Ch. 18

3 0 0
                                    

Emma PoV

I can't believe this! How could they do this to me?! I never want to talk to Sarah ever again! When I get to my room I hear someone walking up the stairs so I slam my door. I don't want to talk to anyone right now. After my door closes I realize that a lot of the stuff in my room reminds me of Sarah. I get so mad I take everything down that reminds me of her and put it in the middle of my room. Once everything is in the middle I go downstairs and get trash bags. While I am putting stuff in trash bags I hear the front door open. I don't think too much of it and continue to put everything in trash bags. I hear a knock and I look up to see my mom standing at the doorway. I run up to her and hug her. "What are you doing here? I didn't think you were coming back for another week." "The cruise ended a week early due to weather. What are you doing with all this stuff?" "Sarah broke the pact and all this stuff reminds me of her so I'm throwing it away." "I heard about Sarah and Aaron." "How? They said they didn't tell anyone else. Unless they lied to me. I wouldn't put that past them, they have lied to me all summer." "I ran into them at Sarah's house. They told us everything." "So, they told you that she stabbed me in the back." "Emma, they didn't stab you in the back. They were trying to protect you." "Why are you siding with them?" "I'm not. I promise. I'm not sure you are going to want to throw everything that reminds you of Sarah away though." "I am 100% sure I want to do this." "Okay, then let me do it.
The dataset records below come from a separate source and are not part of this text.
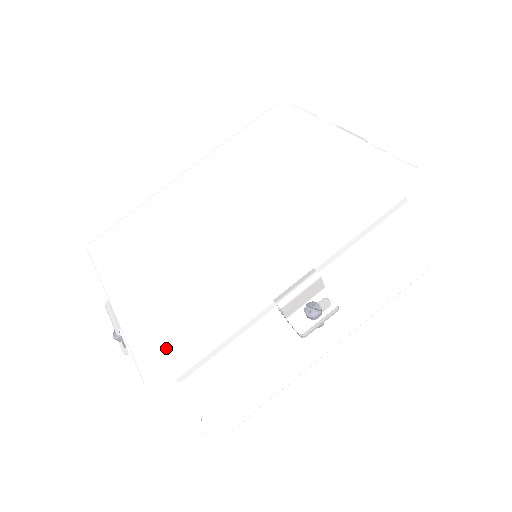
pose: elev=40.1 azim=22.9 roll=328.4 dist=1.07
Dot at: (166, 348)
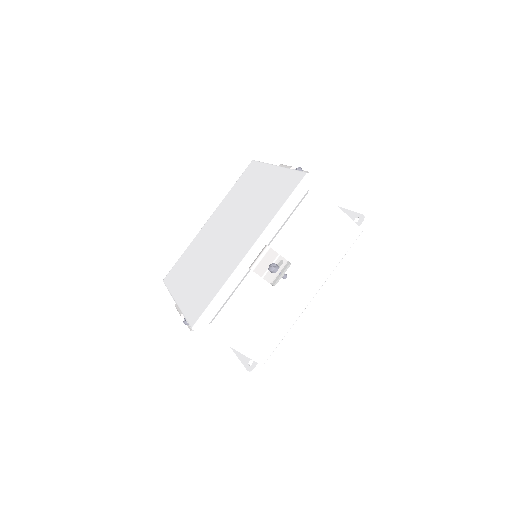
Dot at: (200, 309)
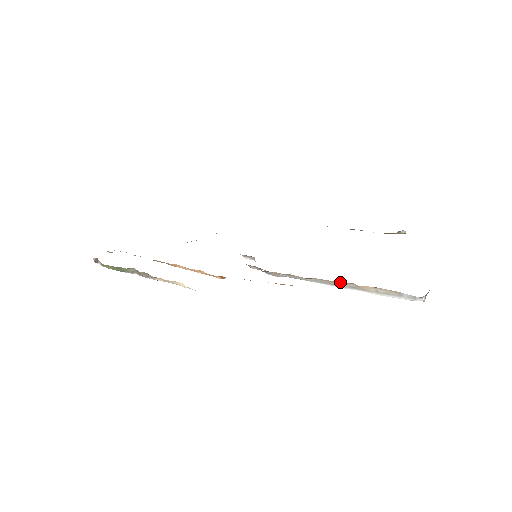
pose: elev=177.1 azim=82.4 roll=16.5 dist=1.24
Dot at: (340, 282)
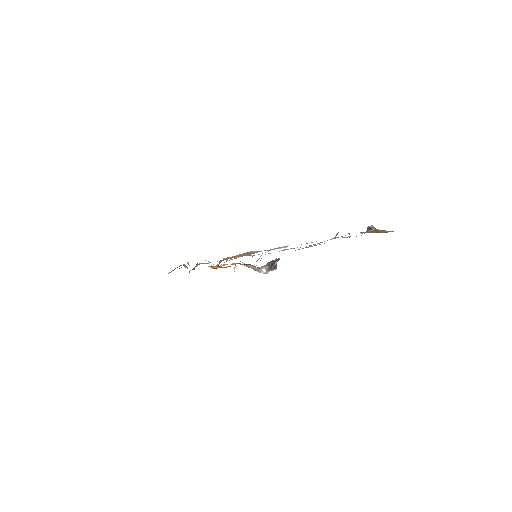
Dot at: occluded
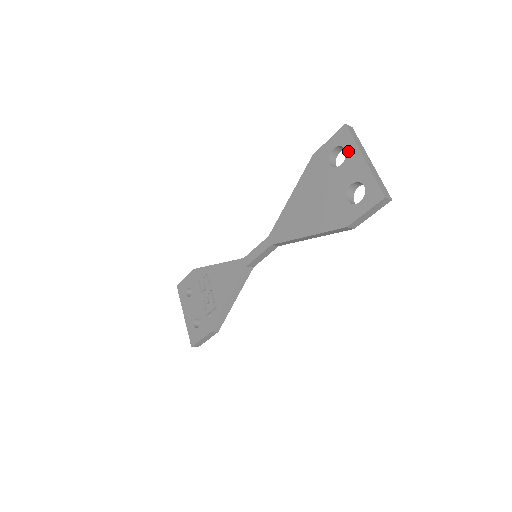
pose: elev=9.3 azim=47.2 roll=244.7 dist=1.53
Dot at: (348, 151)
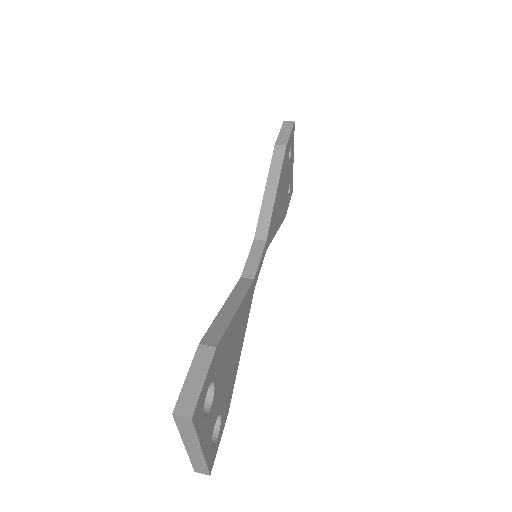
Dot at: occluded
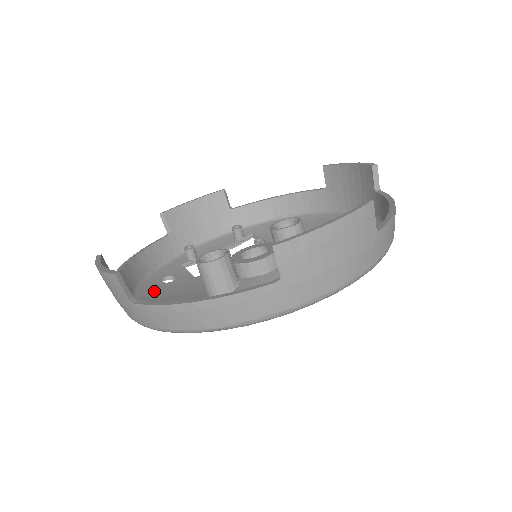
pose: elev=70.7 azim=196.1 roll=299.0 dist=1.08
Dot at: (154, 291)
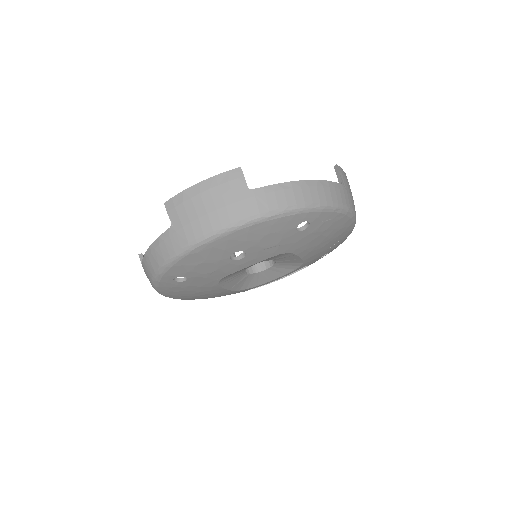
Dot at: occluded
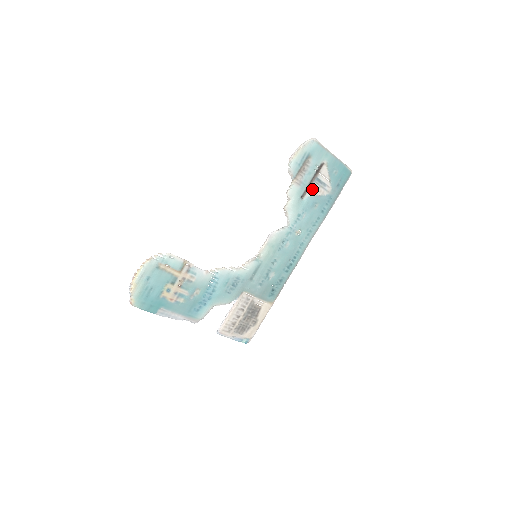
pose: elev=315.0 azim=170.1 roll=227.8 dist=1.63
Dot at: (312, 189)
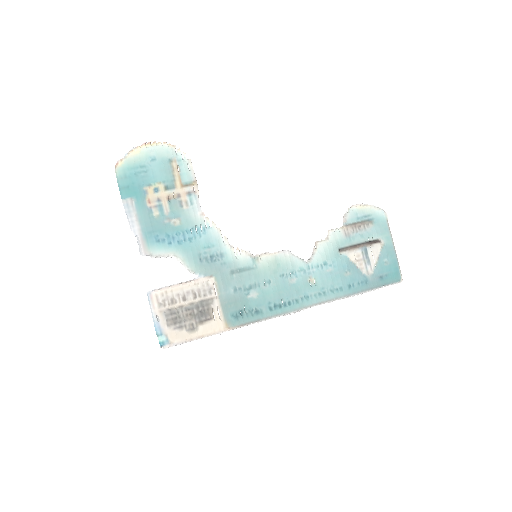
Dot at: (354, 254)
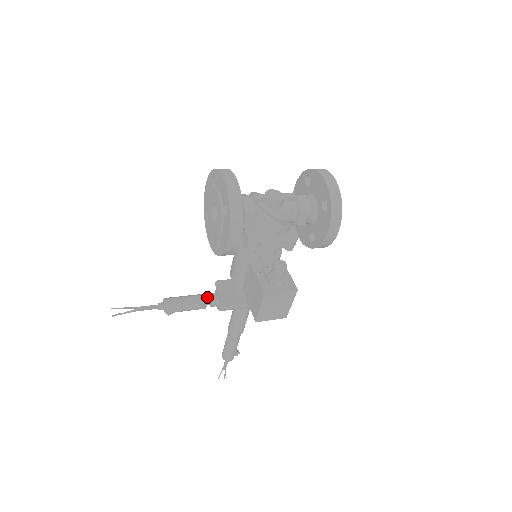
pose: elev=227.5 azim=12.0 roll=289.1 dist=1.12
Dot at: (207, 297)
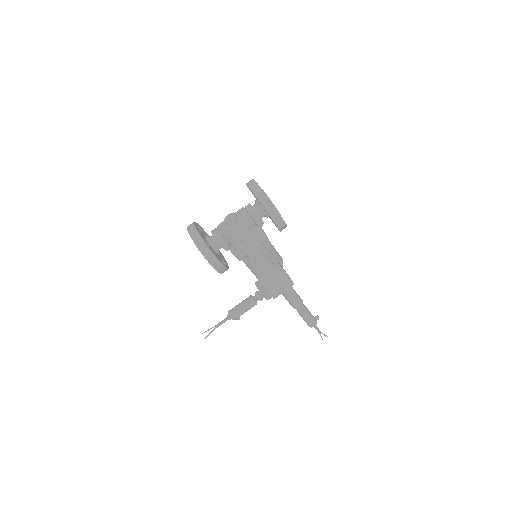
Dot at: (254, 296)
I will go throw all those memories away." "Thank you." My mom grabs the trash bags and leaves. I am done with Sarah and Aaron. I am still good with Hailey and Adam, even though I am a little mad at them, but I hate Sarah for what she did and I don't know if I can ever forgive her.

Sarah PoV

As I cry in Aaron's arms my mom walks in and says, "Hey Aaron, can I talk to Sarah for a little bit?" "Yeah, of course." Aaron hugs me tight and then goes downstairs. My mom and I sit on my bed and my mom says, "I know this is really hard and I know that you don't feel amazing right now, but I want to tell you that I am so proud of you." "Why?" "Because, you followed your heart. Emma may not be happy with you dating Aaron, but if she knew how much you 2 actually cared about each other she might not change her mind, but at least she would know." "Are you telling me to talk to Emma?" "Not right now, but as things get easier, talking to her wouldn't be too bad of an idea. You have liked Aaron since you were 14 and according to his mom he has liked you since he was 14 too. You may have liked or dated other people before you got together, but you both found each other in the end and that's what matters." "Are you telling me to not be friends with Emma?" "No not at all. I just think that both of you should have some space from each other for a bit until everything gets healed." "Okay, thanks mom." "Of course, anytime. Now, would you and Aaron want to join me and your father for a movie?" "What movie?" "You can choose." My mom and I walk downstairs and I sit next to Aaron on the couch. My mom hands me the remote and I whisper in Aaron's ear, "What movie do you want to watch?" "Jurassic Park?" I nod my head and go to Netflix. I look up Jurassic Park and hit play. Throughout the movie I hold onto Aaron. When the movie is over it is almost 9 and I decide to go to bed. Today has been a long and emotional day and I know it is going to get easier, but it doesn't feel like that right now. I get to my room and notice that Aaron is right behind me. He hugs me from behind and I just melt. He lets go of me and we go to bed. I climb in bed with my clothes on because I am too sad to change into my pajamas. Aaron takes off his shirt and joins me. He continues to hold me and my mom walks past and closes the door. Normally they would hate the fact that a boy is in bed with me, but today they are okay with it. I am so glad I had Aaron with me today. I love him and I am so happy that I didn't say anything today that would make me loose him forever.